======== Entries shown

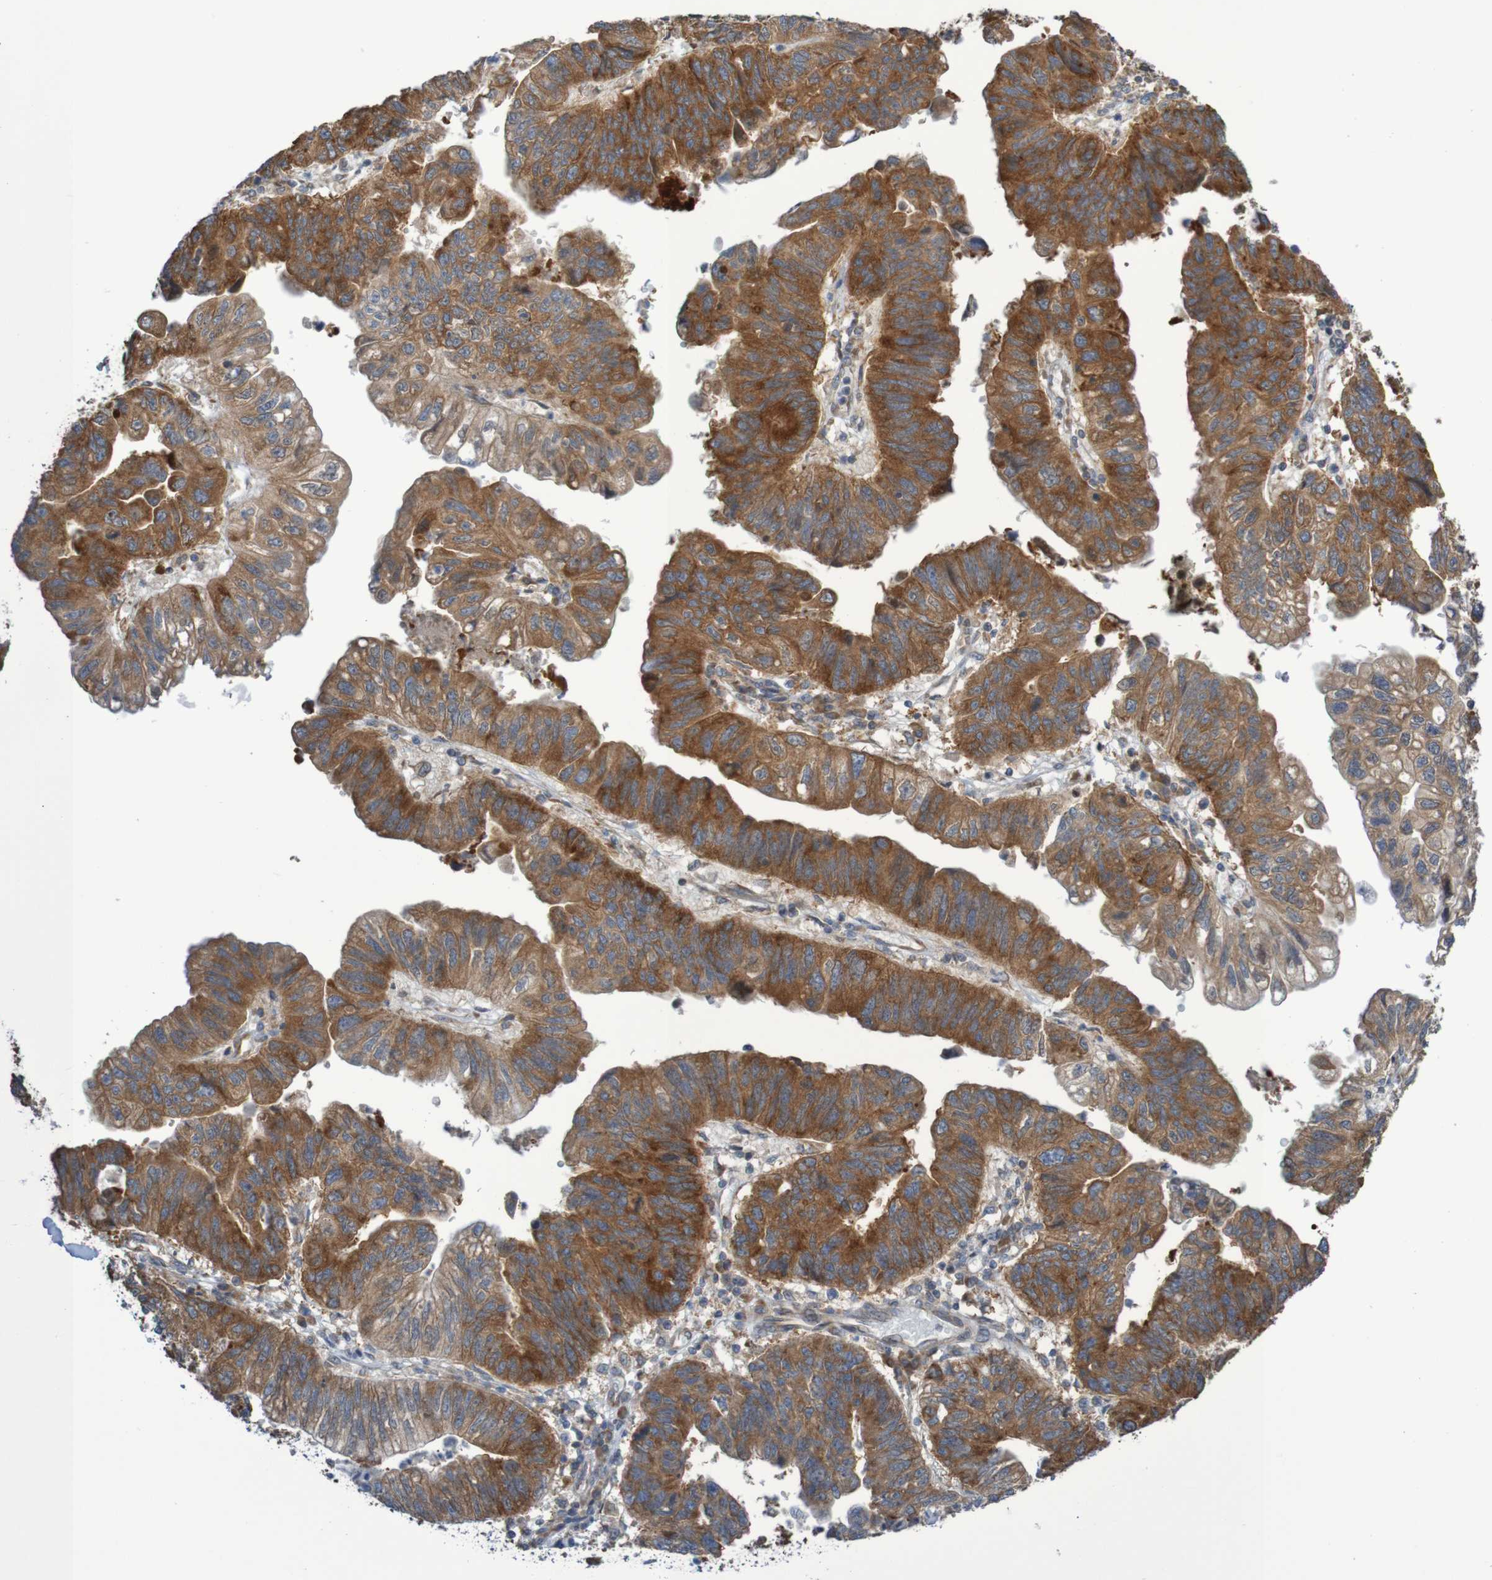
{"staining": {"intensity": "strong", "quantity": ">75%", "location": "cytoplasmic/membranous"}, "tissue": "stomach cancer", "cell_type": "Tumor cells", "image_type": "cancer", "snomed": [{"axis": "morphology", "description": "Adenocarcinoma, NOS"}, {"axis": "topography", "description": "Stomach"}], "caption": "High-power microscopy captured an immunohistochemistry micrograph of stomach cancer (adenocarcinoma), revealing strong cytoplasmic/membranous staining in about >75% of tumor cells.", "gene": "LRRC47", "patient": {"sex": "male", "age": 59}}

================
======== Entries shown

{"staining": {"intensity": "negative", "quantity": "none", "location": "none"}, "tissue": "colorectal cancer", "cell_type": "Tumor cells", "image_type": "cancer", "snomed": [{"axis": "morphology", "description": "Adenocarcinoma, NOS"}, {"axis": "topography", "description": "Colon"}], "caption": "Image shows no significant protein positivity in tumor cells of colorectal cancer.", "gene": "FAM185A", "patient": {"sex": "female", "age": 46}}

================
======== Entries shown

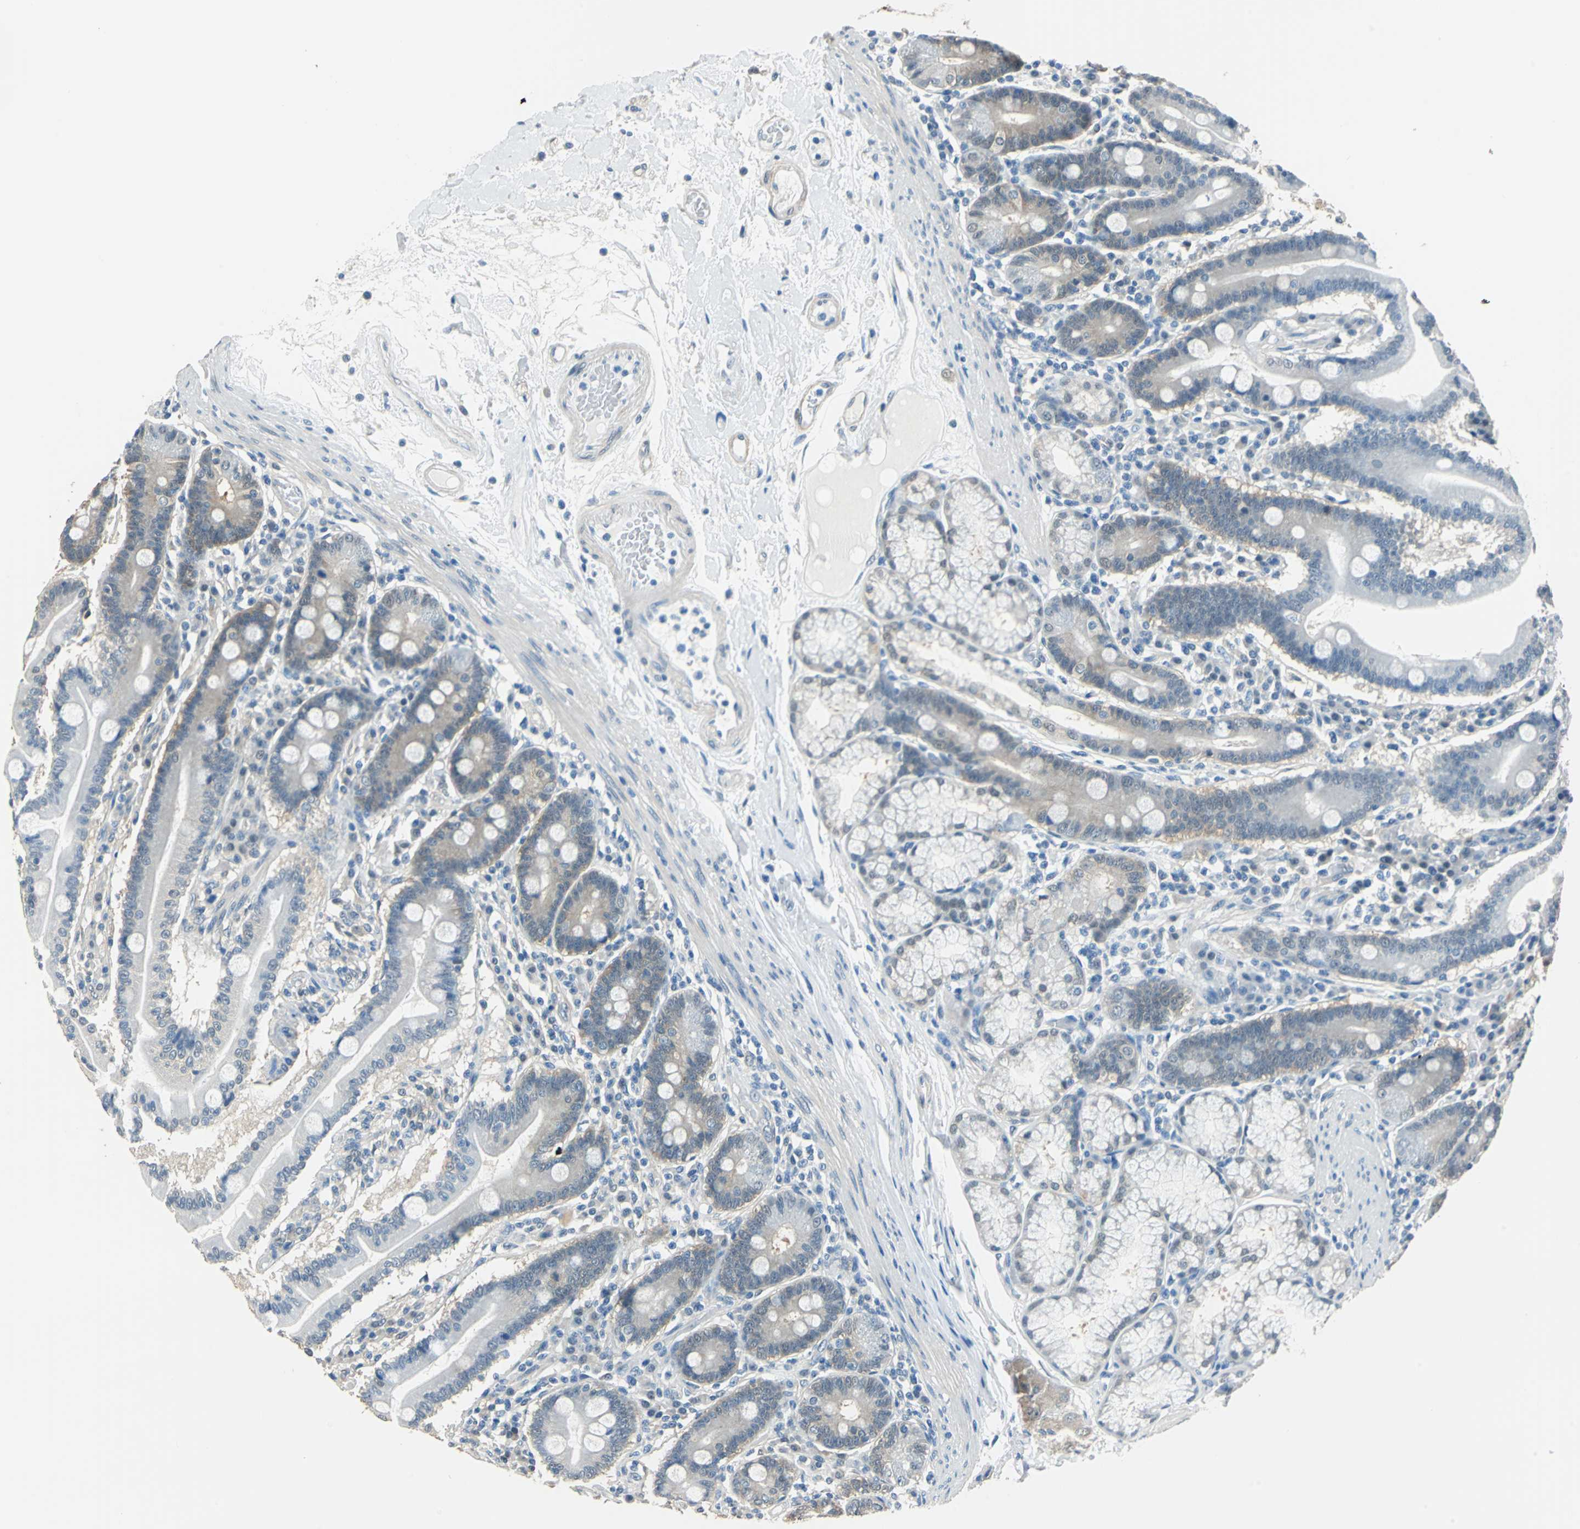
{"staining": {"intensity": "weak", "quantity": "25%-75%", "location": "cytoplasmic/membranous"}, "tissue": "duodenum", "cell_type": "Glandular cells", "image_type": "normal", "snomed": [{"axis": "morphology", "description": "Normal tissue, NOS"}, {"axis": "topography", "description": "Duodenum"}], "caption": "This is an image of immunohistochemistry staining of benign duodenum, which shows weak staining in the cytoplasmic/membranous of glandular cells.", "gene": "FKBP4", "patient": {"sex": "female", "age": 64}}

================

Your goal - Check each line of the data above for the word "cytoplasmic" and say how many lines contain it, giving nothing besides the number.

Task answer - 2